- [ENTRIES SHOWN]:

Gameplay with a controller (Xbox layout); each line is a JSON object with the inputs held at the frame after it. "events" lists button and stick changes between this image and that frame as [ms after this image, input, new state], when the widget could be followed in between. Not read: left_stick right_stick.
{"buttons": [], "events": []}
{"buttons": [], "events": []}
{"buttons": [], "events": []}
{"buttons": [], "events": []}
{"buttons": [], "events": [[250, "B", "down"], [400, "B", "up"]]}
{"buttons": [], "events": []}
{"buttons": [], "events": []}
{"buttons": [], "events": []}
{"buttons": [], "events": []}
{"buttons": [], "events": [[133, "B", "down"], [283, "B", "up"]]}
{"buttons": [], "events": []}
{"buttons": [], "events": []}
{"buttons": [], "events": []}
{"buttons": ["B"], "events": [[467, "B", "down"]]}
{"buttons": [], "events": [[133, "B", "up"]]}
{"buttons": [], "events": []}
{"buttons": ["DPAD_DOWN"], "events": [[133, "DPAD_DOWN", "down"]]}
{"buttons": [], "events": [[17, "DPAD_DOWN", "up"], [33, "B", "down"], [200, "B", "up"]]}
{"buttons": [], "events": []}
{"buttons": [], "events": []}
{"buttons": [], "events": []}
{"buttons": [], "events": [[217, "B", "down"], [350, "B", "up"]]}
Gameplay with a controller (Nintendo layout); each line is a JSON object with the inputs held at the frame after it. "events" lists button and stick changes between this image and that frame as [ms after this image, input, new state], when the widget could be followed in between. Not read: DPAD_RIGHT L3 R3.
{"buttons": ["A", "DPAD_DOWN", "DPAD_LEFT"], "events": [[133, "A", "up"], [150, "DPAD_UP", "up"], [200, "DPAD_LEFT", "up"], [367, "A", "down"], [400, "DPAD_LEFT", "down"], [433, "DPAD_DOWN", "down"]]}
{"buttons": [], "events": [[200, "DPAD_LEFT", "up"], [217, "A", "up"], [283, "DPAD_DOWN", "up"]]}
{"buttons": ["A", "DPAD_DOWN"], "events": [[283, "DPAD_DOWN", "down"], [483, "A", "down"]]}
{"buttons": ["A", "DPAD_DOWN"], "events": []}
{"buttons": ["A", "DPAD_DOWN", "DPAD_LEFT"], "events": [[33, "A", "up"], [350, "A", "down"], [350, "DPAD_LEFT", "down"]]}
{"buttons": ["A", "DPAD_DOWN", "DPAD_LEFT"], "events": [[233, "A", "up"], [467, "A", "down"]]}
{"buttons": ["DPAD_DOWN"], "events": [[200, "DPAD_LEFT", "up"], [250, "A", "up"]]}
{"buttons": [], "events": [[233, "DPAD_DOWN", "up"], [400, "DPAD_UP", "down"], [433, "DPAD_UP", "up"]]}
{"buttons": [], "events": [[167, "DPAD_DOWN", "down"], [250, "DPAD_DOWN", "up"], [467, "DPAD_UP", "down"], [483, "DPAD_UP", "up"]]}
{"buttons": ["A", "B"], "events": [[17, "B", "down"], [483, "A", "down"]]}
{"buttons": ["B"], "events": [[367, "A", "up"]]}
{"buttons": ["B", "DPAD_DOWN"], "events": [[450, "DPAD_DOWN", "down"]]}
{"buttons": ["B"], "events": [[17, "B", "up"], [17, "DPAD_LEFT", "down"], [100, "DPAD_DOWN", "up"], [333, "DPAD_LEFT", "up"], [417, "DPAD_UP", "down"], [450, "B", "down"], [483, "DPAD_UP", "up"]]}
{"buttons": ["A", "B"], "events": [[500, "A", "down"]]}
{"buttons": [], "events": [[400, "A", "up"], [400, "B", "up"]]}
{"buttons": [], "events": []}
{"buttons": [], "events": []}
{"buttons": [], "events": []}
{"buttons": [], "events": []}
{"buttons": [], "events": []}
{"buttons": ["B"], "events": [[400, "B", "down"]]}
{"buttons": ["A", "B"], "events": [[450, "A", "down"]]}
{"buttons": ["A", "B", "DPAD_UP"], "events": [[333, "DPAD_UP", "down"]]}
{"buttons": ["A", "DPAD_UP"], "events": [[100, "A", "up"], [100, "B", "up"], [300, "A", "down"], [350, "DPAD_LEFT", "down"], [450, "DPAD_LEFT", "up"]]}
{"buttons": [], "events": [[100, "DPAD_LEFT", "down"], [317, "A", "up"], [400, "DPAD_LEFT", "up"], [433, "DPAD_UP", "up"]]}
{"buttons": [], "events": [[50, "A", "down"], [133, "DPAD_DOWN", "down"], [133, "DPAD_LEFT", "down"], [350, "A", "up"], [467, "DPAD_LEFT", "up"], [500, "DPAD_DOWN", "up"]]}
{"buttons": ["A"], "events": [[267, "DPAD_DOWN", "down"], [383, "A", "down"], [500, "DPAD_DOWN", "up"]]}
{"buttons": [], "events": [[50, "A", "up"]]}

- [AIM OF THE EXERCISE]:
Print every record exactly as written.

- [EXPECTED OUTPUT]:
Gameplay with a controller (Xbox layout); each line is a JSON object with the inputs held at the frame after it. "events" lists button and stick changes between this image and that frame as [ms after this image, input, new state], when the widget could be followed in between. Not read: left_stick right_stick.
{"buttons": [], "events": []}
{"buttons": [], "events": []}
{"buttons": [], "events": []}
{"buttons": [], "events": []}
{"buttons": [], "events": [[250, "B", "down"], [400, "B", "up"]]}
{"buttons": [], "events": []}
{"buttons": [], "events": []}
{"buttons": [], "events": []}
{"buttons": [], "events": []}
{"buttons": [], "events": [[133, "B", "down"], [283, "B", "up"]]}
{"buttons": [], "events": []}
{"buttons": [], "events": []}
{"buttons": [], "events": []}
{"buttons": ["B"], "events": [[467, "B", "down"]]}
{"buttons": [], "events": [[133, "B", "up"]]}
{"buttons": [], "events": []}
{"buttons": ["DPAD_DOWN"], "events": [[133, "DPAD_DOWN", "down"]]}
{"buttons": [], "events": [[17, "DPAD_DOWN", "up"], [33, "B", "down"], [200, "B", "up"]]}
{"buttons": [], "events": []}
{"buttons": [], "events": []}
{"buttons": [], "events": []}
{"buttons": [], "events": [[217, "B", "down"], [350, "B", "up"]]}
Gameplay with a controller (Nintendo layout); each line is a JSON object with the inputs held at the frame after it. "events" lists button and stick changes between this image and that frame as [ms after this image, input, new state], when the widget could be followed in between. Not read: DPAD_RIGHT L3 R3.
{"buttons": ["A", "DPAD_DOWN", "DPAD_LEFT"], "events": [[133, "A", "up"], [150, "DPAD_UP", "up"], [200, "DPAD_LEFT", "up"], [367, "A", "down"], [400, "DPAD_LEFT", "down"], [433, "DPAD_DOWN", "down"]]}
{"buttons": [], "events": [[200, "DPAD_LEFT", "up"], [217, "A", "up"], [283, "DPAD_DOWN", "up"]]}
{"buttons": ["A", "DPAD_DOWN"], "events": [[283, "DPAD_DOWN", "down"], [483, "A", "down"]]}
{"buttons": ["A", "DPAD_DOWN"], "events": []}
{"buttons": ["A", "DPAD_DOWN", "DPAD_LEFT"], "events": [[33, "A", "up"], [350, "A", "down"], [350, "DPAD_LEFT", "down"]]}
{"buttons": ["A", "DPAD_DOWN", "DPAD_LEFT"], "events": [[233, "A", "up"], [467, "A", "down"]]}
{"buttons": ["DPAD_DOWN"], "events": [[200, "DPAD_LEFT", "up"], [250, "A", "up"]]}
{"buttons": [], "events": [[233, "DPAD_DOWN", "up"], [400, "DPAD_UP", "down"], [433, "DPAD_UP", "up"]]}
{"buttons": [], "events": [[167, "DPAD_DOWN", "down"], [250, "DPAD_DOWN", "up"], [467, "DPAD_UP", "down"], [483, "DPAD_UP", "up"]]}
{"buttons": ["A", "B"], "events": [[17, "B", "down"], [483, "A", "down"]]}
{"buttons": ["B"], "events": [[367, "A", "up"]]}
{"buttons": ["B", "DPAD_DOWN"], "events": [[450, "DPAD_DOWN", "down"]]}
{"buttons": ["B"], "events": [[17, "B", "up"], [17, "DPAD_LEFT", "down"], [100, "DPAD_DOWN", "up"], [333, "DPAD_LEFT", "up"], [417, "DPAD_UP", "down"], [450, "B", "down"], [483, "DPAD_UP", "up"]]}
{"buttons": ["A", "B"], "events": [[500, "A", "down"]]}
{"buttons": [], "events": [[400, "A", "up"], [400, "B", "up"]]}
{"buttons": [], "events": []}
{"buttons": [], "events": []}
{"buttons": [], "events": []}
{"buttons": [], "events": []}
{"buttons": [], "events": []}
{"buttons": ["B"], "events": [[400, "B", "down"]]}
{"buttons": ["A", "B"], "events": [[450, "A", "down"]]}
{"buttons": ["A", "B", "DPAD_UP"], "events": [[333, "DPAD_UP", "down"]]}
{"buttons": ["A", "DPAD_UP"], "events": [[100, "A", "up"], [100, "B", "up"], [300, "A", "down"], [350, "DPAD_LEFT", "down"], [450, "DPAD_LEFT", "up"]]}
{"buttons": [], "events": [[100, "DPAD_LEFT", "down"], [317, "A", "up"], [400, "DPAD_LEFT", "up"], [433, "DPAD_UP", "up"]]}
{"buttons": [], "events": [[50, "A", "down"], [133, "DPAD_DOWN", "down"], [133, "DPAD_LEFT", "down"], [350, "A", "up"], [467, "DPAD_LEFT", "up"], [500, "DPAD_DOWN", "up"]]}
{"buttons": ["A"], "events": [[267, "DPAD_DOWN", "down"], [383, "A", "down"], [500, "DPAD_DOWN", "up"]]}
{"buttons": [], "events": [[50, "A", "up"]]}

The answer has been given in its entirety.